Вопрос еще более деловой:
- А ты ему как, правой рукой или левой? Тема была перенесена в область чистой техники, и для эмоций места не оставалось. Любик отстранил материнский платок, вытиравший его оскорбленную физиономию, и в его глазенках сквозь невысохшие еще слезы мелькнуло любопытство.
- А как это левой?
Я показал. Любик с весьма деловым видом выкарабкался из материнских объятий; разговор зашел о деле, и тут уж было не до слез и не до сентиментов.

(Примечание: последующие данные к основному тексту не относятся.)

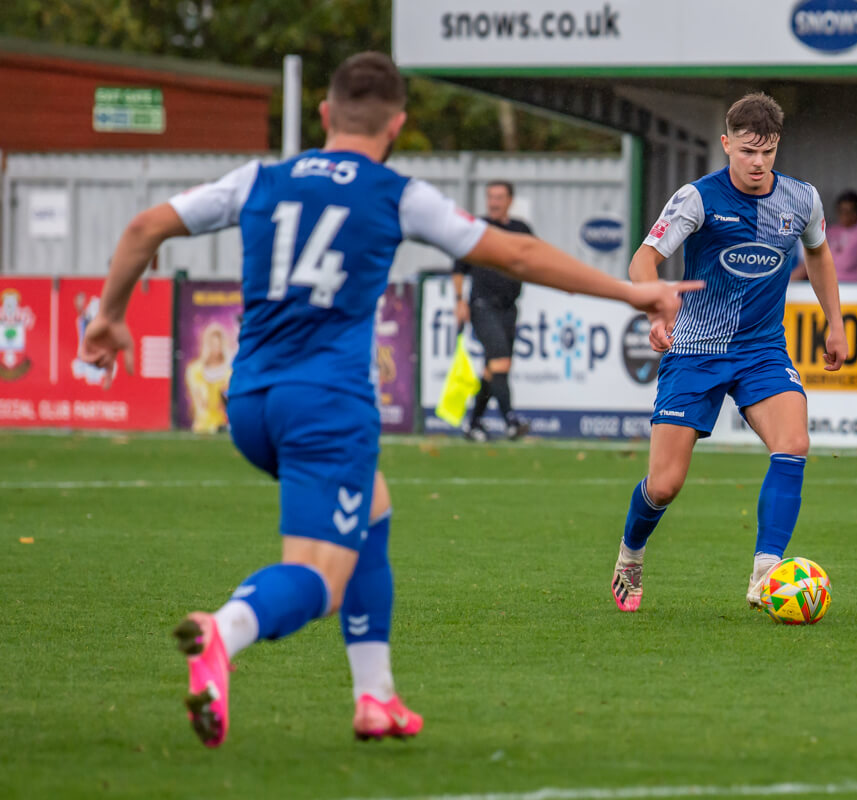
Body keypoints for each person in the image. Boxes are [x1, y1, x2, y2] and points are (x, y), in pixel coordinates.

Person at [78, 52, 698, 749]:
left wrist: (108, 316)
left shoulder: (259, 178)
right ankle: (225, 630)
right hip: (327, 408)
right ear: (398, 124)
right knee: (322, 582)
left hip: (248, 401)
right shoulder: (397, 193)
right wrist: (632, 291)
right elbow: (516, 257)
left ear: (323, 115)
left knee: (373, 510)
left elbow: (141, 230)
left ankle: (376, 698)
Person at [610, 92, 847, 614]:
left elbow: (820, 254)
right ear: (726, 145)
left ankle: (766, 571)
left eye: (766, 151)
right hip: (696, 350)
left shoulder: (801, 199)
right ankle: (631, 551)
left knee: (794, 443)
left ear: (776, 146)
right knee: (666, 484)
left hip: (762, 350)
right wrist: (655, 311)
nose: (757, 162)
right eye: (746, 151)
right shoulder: (697, 198)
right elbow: (642, 262)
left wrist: (836, 322)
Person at [452, 181, 532, 442]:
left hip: (509, 307)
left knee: (492, 369)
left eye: (499, 197)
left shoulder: (521, 229)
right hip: (481, 305)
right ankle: (510, 420)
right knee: (500, 360)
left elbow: (537, 260)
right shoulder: (477, 229)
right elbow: (458, 268)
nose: (494, 202)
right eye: (490, 197)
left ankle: (473, 423)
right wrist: (459, 301)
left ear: (510, 200)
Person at [789, 191, 857, 283]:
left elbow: (845, 262)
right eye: (841, 211)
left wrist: (822, 258)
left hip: (854, 281)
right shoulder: (832, 230)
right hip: (827, 278)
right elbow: (815, 253)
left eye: (850, 211)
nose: (845, 215)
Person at [185, 323, 234, 434]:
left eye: (218, 344)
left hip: (223, 421)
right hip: (203, 423)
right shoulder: (195, 370)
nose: (215, 348)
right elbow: (199, 400)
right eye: (212, 344)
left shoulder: (230, 370)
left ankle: (228, 425)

- Дядя, а ты меня научишь?
- Обязательно научу.
Между мною и Любиком был, таким образом, заключен пакт технической помощи. Любик вцепился в мою руку, и мы зашагали. Н.К. горько жаловалась на беспризорность Любика. Сама она сутками не выходила из ликвидкома, и Любик болтался, Бог знает, где и ел, Бог знает, что. Любик прерывал ее всякими деловыми вопросами, относящимися к области потасовочной техники. Через весьма короткое время Любик сообразил, что столь исключительное стечение обстоятельств должно быть использовано на все сто процентов, стал усиленно подхрамывать и в результате этой дипломатической акции не без удовлетворения умостился на моем плече. Мы подымались в гору. Стало жарко. Я снял шапку. Любикины пальчики стали тщательно исследовать мой череп.

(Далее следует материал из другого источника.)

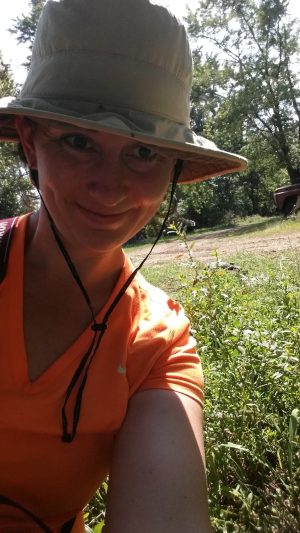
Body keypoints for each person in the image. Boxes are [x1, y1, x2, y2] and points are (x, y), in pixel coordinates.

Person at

- Дядя, а почему у тебя волосов мало?
- Вылезли, Любик.
- А куда они вылезли?
- Так, совсем вылезли.
- Как совсем? Совсем из лагеря?
Лагерь для Любика был всем миром. Разваливающиеся избы, голодающие карельские ребятишки, вшивая и голодная рвань заключенных, бараки, вохр, стрельба - это был весь мир, известный Любику. Может быть, по вечерам в своей кроватке он слышал сказки, которые ему рассказывала мать; сказки о мире без заключенных, без колючей проволоки, без оборванных толп, ведомых вохровскими конвоирами куда-нибудь на БАМ. Впрочем, было ли у Н.К. время для сказок?
Мы вошли в огромную комнату карельской избы. Комната была так же нелепа и пуста, как и наша. Но какие-то открытки, тряпочки, бумажки, салфеточки и кто его знает, что еще, придавали ей тот жилой вид, который мужским рукам, видимо, совсем не под силу. Н.К. оставила Любика на моем попечении и побежала к хозяйке избы. От хозяйки она вернулась еще с одним потомком. Потомку было три года. Сердобольная старушка хозяйка присматривала за ним вовремя служебной деятельности Н.К.

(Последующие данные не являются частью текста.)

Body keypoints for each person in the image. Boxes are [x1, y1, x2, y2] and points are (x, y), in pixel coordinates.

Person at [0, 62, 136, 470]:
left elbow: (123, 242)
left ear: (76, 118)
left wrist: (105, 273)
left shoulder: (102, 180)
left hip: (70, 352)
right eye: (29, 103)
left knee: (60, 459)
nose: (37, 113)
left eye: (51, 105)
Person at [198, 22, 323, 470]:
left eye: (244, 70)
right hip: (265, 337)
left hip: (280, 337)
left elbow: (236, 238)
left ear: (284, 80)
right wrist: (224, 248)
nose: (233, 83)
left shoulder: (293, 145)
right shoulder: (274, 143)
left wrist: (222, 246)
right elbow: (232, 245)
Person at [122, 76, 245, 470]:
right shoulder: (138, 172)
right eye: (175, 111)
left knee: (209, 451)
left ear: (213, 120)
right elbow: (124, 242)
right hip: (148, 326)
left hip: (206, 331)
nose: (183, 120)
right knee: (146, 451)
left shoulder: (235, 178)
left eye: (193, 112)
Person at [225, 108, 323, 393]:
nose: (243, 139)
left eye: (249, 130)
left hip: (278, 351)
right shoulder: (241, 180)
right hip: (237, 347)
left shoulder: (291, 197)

- Не уходите, И.Л., я вас супом угощу. Н.К., как вольнонаемная работница лагеря, находилась на службе ГПУ и получала чекистский паек - не первой и не второй категории, но все же чекистский. Это давало ей возможность кормить свою семью и жить, не голодая. Она начала хлопотать у огромной русской печки. Я помог ей нарубить дров. На огонь был водружен какой-то горшок. Хлопоча и суетясь, Н.К. все время оживленно болтала и я не без некоторой зависти отмечал тот запас жизненной энергии, цепкости и бодрости, которых так много русских женщин проносит сквозь весь кровавый кабак революции. Как никак, а прошлое у Надежды Константиновны было невеселое. В настоящем в сущности каторга, а в будущем? Вот мне сейчас все-таки уютно у этого, пусть временного пусть очень хлипкого, но все же человеческого очага; даже мне, постороннему человеку, становится как-то теплее на душе. Но ведь не может же Н.К. не понимать, что этот очаг - дом на песке. Подуют какие-нибудь видемановские или БАМовские ветры, устремятся на дом сей - и не останется от этого гнезда ни одной пушинки.